"""
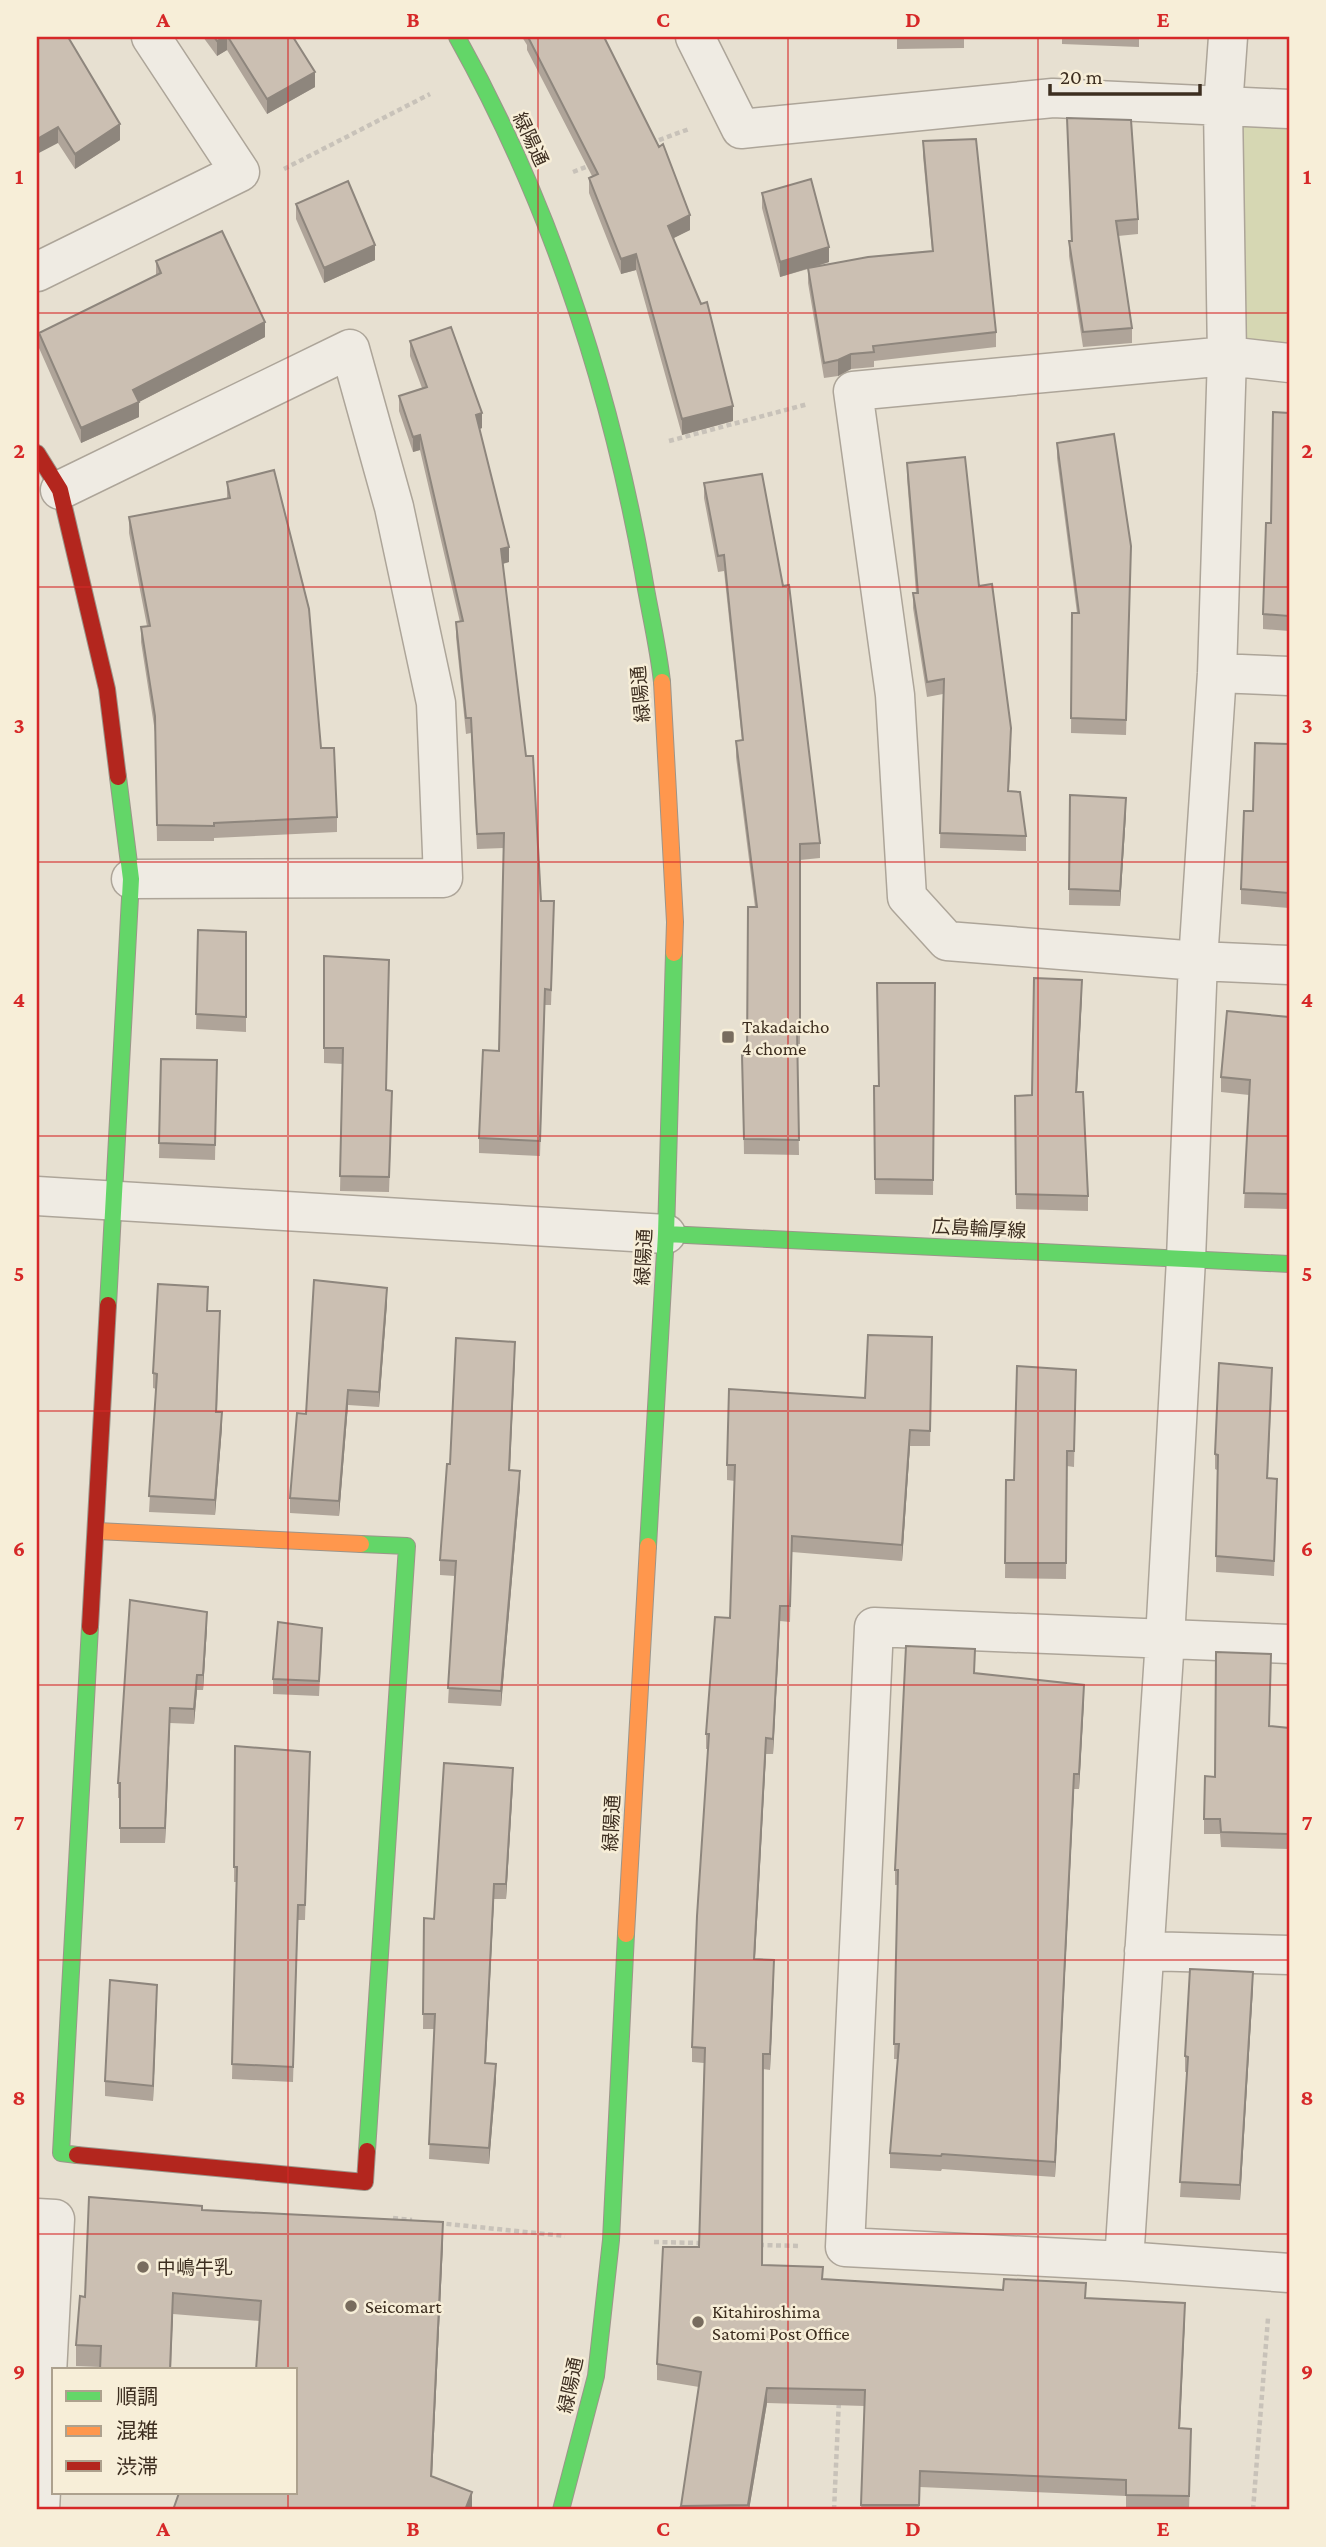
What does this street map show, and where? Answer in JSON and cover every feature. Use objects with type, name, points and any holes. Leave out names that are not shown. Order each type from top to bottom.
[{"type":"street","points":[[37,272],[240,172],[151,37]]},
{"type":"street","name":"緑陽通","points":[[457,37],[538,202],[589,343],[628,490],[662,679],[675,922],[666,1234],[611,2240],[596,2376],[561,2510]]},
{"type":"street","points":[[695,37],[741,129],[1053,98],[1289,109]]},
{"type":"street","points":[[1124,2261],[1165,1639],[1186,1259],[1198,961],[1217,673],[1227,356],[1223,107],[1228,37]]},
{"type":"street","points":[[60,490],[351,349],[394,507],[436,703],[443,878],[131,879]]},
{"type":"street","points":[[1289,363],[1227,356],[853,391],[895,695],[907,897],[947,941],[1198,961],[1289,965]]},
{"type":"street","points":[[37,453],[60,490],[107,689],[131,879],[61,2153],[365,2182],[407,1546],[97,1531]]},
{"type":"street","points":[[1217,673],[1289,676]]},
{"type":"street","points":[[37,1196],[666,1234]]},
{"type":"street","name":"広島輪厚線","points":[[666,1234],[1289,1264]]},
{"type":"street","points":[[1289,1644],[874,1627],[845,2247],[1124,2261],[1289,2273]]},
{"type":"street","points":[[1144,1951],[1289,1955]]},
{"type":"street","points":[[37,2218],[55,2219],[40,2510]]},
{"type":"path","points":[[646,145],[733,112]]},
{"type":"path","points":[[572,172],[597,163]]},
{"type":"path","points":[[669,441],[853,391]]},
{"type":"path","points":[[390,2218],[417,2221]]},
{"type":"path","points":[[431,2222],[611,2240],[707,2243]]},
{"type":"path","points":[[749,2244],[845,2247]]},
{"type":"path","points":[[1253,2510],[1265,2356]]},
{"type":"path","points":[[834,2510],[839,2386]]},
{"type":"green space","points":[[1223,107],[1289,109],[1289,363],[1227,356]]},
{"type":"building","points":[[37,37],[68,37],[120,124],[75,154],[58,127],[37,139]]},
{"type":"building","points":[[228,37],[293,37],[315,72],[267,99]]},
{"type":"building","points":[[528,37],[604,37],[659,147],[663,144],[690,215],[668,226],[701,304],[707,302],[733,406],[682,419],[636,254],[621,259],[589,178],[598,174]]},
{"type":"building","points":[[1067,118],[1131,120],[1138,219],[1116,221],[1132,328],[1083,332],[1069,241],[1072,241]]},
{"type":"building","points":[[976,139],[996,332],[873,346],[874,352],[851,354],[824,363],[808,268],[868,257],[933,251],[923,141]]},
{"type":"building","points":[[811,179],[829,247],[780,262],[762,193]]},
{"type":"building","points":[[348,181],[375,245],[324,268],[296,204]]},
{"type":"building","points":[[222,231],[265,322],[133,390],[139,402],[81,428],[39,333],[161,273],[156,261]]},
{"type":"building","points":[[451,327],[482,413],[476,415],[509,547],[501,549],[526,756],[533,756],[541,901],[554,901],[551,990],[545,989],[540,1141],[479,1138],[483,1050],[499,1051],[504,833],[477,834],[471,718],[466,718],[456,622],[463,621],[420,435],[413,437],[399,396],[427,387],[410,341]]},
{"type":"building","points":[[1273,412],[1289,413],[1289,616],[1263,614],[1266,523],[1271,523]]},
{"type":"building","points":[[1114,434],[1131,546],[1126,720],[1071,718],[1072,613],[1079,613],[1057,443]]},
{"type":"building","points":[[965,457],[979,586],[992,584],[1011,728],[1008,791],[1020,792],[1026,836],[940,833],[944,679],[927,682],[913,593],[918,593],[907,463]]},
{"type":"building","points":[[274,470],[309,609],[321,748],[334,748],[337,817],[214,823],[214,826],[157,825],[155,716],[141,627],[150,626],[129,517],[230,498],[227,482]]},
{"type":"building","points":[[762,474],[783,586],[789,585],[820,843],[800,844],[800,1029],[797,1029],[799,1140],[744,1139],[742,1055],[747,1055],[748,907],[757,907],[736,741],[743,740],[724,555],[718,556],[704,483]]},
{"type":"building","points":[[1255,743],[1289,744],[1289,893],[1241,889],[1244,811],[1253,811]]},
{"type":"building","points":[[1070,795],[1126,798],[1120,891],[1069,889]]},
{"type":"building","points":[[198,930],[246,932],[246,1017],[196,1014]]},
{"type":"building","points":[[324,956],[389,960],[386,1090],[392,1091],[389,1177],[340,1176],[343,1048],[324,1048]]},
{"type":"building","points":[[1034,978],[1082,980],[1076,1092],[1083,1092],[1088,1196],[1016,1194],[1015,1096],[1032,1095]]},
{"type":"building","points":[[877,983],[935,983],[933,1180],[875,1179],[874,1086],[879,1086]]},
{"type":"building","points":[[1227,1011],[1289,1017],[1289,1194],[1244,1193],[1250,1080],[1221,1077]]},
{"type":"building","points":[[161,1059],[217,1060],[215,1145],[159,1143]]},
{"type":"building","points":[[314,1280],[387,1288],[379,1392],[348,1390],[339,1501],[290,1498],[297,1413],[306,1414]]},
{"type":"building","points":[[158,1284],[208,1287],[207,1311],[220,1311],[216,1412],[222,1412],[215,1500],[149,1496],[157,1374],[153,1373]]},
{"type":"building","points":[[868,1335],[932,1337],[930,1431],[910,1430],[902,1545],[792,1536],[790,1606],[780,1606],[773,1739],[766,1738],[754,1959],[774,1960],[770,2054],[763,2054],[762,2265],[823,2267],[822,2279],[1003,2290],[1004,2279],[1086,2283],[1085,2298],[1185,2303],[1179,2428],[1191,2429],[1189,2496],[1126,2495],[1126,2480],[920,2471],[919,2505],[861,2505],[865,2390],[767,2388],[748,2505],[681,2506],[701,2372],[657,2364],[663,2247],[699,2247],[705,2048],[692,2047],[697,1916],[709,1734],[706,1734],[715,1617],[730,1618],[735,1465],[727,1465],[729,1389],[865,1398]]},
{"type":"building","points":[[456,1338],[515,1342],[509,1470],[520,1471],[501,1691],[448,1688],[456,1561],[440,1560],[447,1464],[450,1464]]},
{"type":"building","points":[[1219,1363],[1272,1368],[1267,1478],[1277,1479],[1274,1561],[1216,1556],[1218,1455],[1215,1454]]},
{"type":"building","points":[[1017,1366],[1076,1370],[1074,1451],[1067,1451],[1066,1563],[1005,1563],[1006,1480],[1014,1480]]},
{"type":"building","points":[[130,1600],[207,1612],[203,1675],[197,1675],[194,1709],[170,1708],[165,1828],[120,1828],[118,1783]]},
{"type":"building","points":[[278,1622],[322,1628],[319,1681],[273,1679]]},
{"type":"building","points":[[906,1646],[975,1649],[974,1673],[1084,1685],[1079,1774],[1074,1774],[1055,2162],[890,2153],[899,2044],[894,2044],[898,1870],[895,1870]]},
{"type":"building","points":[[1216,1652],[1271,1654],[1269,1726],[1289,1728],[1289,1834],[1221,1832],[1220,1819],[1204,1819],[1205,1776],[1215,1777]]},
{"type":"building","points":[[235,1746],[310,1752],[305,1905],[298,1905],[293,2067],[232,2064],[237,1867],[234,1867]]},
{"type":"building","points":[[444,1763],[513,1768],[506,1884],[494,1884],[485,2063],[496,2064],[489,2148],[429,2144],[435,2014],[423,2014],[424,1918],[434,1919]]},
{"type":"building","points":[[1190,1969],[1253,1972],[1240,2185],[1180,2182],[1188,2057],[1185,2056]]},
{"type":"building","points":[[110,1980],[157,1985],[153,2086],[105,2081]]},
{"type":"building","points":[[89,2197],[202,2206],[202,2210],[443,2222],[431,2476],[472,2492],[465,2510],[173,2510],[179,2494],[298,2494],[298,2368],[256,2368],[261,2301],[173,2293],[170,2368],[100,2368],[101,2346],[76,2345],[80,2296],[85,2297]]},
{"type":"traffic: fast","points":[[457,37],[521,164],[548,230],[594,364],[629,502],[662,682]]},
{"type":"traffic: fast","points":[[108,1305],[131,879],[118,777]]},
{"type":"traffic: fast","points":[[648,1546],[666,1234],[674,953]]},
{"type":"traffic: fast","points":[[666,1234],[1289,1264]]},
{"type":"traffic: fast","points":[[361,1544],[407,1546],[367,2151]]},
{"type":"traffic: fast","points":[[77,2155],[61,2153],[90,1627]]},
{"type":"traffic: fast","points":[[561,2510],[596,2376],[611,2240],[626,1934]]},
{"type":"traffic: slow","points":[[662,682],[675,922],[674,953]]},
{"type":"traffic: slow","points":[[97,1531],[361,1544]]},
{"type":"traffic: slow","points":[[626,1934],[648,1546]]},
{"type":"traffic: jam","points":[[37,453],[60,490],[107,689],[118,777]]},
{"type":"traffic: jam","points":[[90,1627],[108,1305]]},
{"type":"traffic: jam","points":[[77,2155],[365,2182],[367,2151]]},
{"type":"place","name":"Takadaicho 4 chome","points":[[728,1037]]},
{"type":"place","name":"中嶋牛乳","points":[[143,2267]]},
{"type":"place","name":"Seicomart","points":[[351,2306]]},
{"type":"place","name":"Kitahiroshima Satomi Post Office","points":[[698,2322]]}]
"""
"""
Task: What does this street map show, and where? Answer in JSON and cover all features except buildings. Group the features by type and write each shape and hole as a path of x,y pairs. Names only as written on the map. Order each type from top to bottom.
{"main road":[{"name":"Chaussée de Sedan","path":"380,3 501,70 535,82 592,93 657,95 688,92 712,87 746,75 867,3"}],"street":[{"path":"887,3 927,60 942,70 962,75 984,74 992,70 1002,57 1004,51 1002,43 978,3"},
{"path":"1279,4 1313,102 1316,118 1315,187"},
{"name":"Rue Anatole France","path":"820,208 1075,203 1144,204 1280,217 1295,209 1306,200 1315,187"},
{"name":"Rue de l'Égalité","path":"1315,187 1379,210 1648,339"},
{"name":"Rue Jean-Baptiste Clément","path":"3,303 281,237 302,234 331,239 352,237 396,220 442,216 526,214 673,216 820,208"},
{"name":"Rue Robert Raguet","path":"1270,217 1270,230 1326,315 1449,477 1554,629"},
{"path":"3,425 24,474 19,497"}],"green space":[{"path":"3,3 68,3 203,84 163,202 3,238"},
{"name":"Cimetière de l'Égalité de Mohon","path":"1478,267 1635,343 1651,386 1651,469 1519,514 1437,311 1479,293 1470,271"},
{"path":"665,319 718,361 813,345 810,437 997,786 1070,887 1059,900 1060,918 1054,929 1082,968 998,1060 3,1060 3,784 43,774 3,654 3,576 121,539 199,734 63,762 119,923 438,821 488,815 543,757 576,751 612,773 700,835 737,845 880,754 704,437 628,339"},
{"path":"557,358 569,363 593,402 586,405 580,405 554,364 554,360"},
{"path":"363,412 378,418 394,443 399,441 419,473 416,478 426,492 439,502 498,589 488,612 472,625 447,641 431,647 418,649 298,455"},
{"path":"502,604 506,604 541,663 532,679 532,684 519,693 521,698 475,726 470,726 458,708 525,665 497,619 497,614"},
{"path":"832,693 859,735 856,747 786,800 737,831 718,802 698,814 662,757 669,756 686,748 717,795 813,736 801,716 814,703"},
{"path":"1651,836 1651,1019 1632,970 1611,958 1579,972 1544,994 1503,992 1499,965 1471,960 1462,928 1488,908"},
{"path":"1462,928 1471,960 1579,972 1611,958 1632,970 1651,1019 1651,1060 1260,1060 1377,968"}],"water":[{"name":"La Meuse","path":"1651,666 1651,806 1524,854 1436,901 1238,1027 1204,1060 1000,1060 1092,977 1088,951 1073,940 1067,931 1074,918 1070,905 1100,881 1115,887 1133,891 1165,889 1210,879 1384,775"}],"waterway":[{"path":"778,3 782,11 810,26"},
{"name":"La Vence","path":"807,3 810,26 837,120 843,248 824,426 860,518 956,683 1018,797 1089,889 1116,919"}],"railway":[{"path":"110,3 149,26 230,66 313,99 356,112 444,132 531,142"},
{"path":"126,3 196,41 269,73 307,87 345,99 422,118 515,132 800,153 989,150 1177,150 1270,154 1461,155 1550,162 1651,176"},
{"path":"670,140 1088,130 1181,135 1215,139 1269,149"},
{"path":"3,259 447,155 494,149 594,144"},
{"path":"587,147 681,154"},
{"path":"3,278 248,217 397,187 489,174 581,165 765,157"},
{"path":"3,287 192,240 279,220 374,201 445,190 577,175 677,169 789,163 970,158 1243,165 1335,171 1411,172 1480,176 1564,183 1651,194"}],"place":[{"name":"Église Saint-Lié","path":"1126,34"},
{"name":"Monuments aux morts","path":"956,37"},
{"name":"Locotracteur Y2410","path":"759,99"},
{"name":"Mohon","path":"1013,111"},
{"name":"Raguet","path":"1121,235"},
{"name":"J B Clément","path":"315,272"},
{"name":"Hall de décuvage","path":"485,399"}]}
"""
## Problem details
Every line of the listing that includes the word "space" must be copied.

## Answer to this task
{"type":"green space","points":[[1223,107],[1289,109],[1289,363],[1227,356]]},
{"path":"3,425 24,474 19,497"}],"green space":[{"path":"3,3 68,3 203,84 163,202 3,238"},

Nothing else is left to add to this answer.